# base coat reaction, 2k Primer and Prep Tips?



## theshoe202 (Mar 3, 2016)

I've had a few reactions recently when applying base coat (wrinkling), at first I thought I was applying it to heavy. After adding very light initial coats it still happened. I thought maybe the primer still hadn't gone off so on the next occasion i left it 2 days for the primer to dry. Same thing happened. Base coat is 1:1 base and stabilising thinners

I noticed it was always at the edge of the primer After lots of research I've came to the conclusion that I'm rubbing the primer to thin and the thinners is reaction with the old base coat underneath.

To counter this i plan to take the primer a couple of inches past where I normally would . Any views on this ?

What grade do you guys flat with? I've been doing 240 or 320 if it's already smooth, then finishing with 400 then 600. Also how do you flat the primer edges. Also do you re-prime any rub throughs?
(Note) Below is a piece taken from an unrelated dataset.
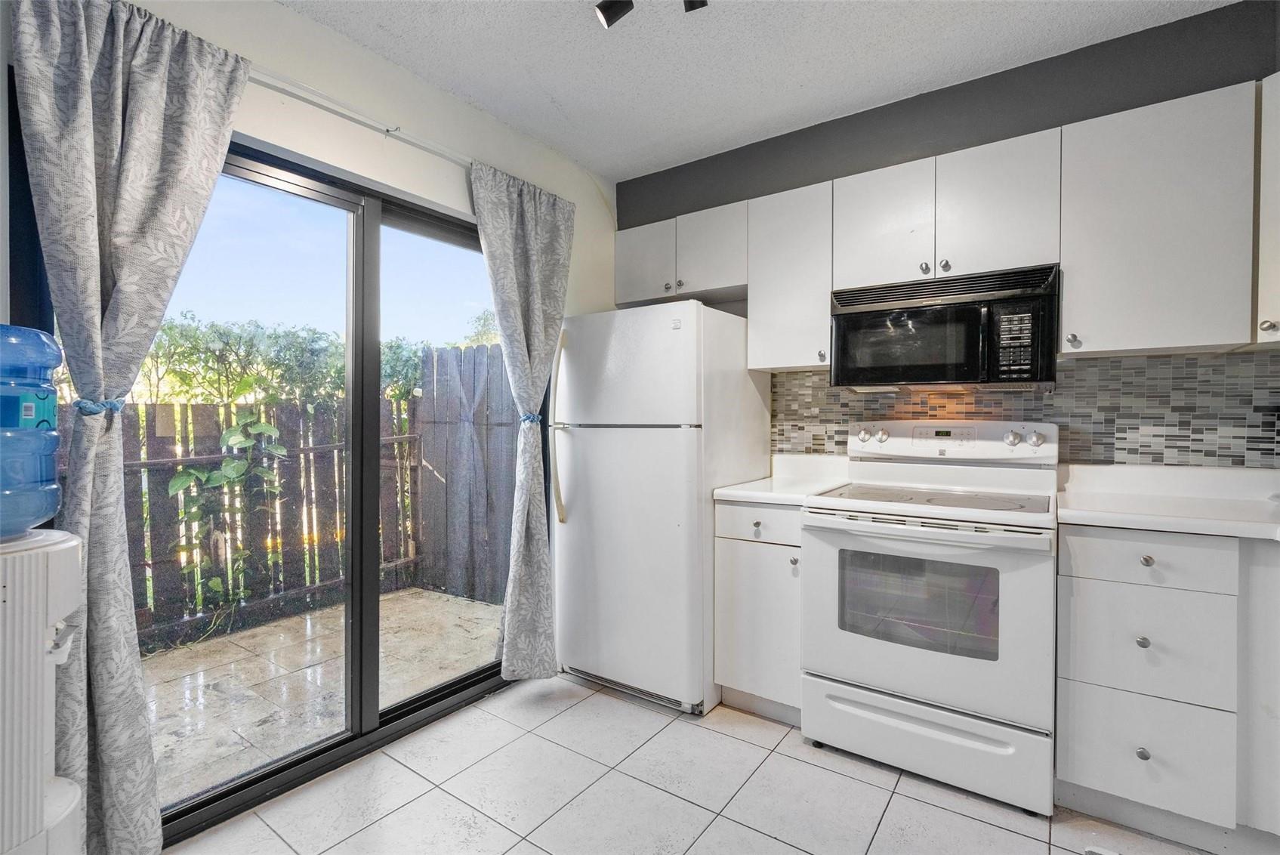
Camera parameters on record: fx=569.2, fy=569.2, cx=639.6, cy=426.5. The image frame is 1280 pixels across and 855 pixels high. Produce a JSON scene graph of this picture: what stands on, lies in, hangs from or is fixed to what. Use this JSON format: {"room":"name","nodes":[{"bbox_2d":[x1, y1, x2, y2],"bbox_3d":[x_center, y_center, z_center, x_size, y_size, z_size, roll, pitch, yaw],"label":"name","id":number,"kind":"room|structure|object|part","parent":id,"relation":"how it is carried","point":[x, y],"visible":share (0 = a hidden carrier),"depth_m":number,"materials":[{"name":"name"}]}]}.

All the jobs I've done have been recoverable but I need to fix whatever I'm doing wrong as its a real pain in the a#se!

Thanks in advance


----------



## robx1r (Feb 16, 2016)

what primer are you using?


----------



## theshoe202 (Mar 3, 2016)

Kapci 625 2k primer filler


----------



## robx1r (Feb 16, 2016)

if the reaction is that sever, either go past the old paint to metal, and use an etch primer/ stopper


----------



## theshoe202 (Mar 3, 2016)

The parts where I've primed over metal haven't been the issue it's been the primer edge, it's almost like I've rubbed though to the base coat but I don't think I have, I did however have a hard edge from masking tape, I plan not to have this in future


----------



## robx1r (Feb 16, 2016)

any pictures?


----------



## theshoe202 (Mar 3, 2016)

The reaction on this was in the top edge, I realise now the primed area should have been bigger, the top edge was around an Inch from the repair


----------



## robx1r (Feb 16, 2016)

i cant really see it,


----------



## Sicskate (Oct 3, 2012)

I find I usually get this reaction when painting over previously repaired/painted panels.


----------



## theshoe202 (Mar 3, 2016)

Yes that makes sense, all the panels it's happened on had been painted previously

It's so annoying. Here's a wing I've just primed tonight, it was just some rust on the edge and a small scratch, ive primed around 2 inches past the repair , this panels original. I doubled the masking paper over so not to get a hard edge .


----------



## theshoe202 (Mar 3, 2016)

Just wet flatted the wing I posted yesterday , I have rubbed through to bare metal on the very small part of the outer edge (around 2mm wide 2.inches long ) should I reprime this?


----------



## steve6690 (Feb 25, 2016)

If you've gone through in one place then I'd worry how thin the rest of it is. Safer just to re-prime it.


----------



## JCoxy (Dec 21, 2011)

If you bust through in primer a tiny bit I would leave it, you can ether dust a bit of etch over then basecoat clear coat, or in the past I've left it bare metal and basecoat straight on top. You'll get away with it being steel, but aluminum must be etched


----------



## REVERSiN (Sep 28, 2015)

I am sorry for the following question but is your primer spraying smooth ?
If so then why even bother using anymore than 400 to to sand it, after all 400 is all you need to make it smooth and not take too much primer off so use only 400 don't go lower.
However if it's metallic use 400 up to 600 cause sanding marks show in sun light be careful.


About your primer being gone through well it's a car setting outside with elements I recommend reprime it's safer depending on your base coat too some might actually not stick to bare metal 😀


----------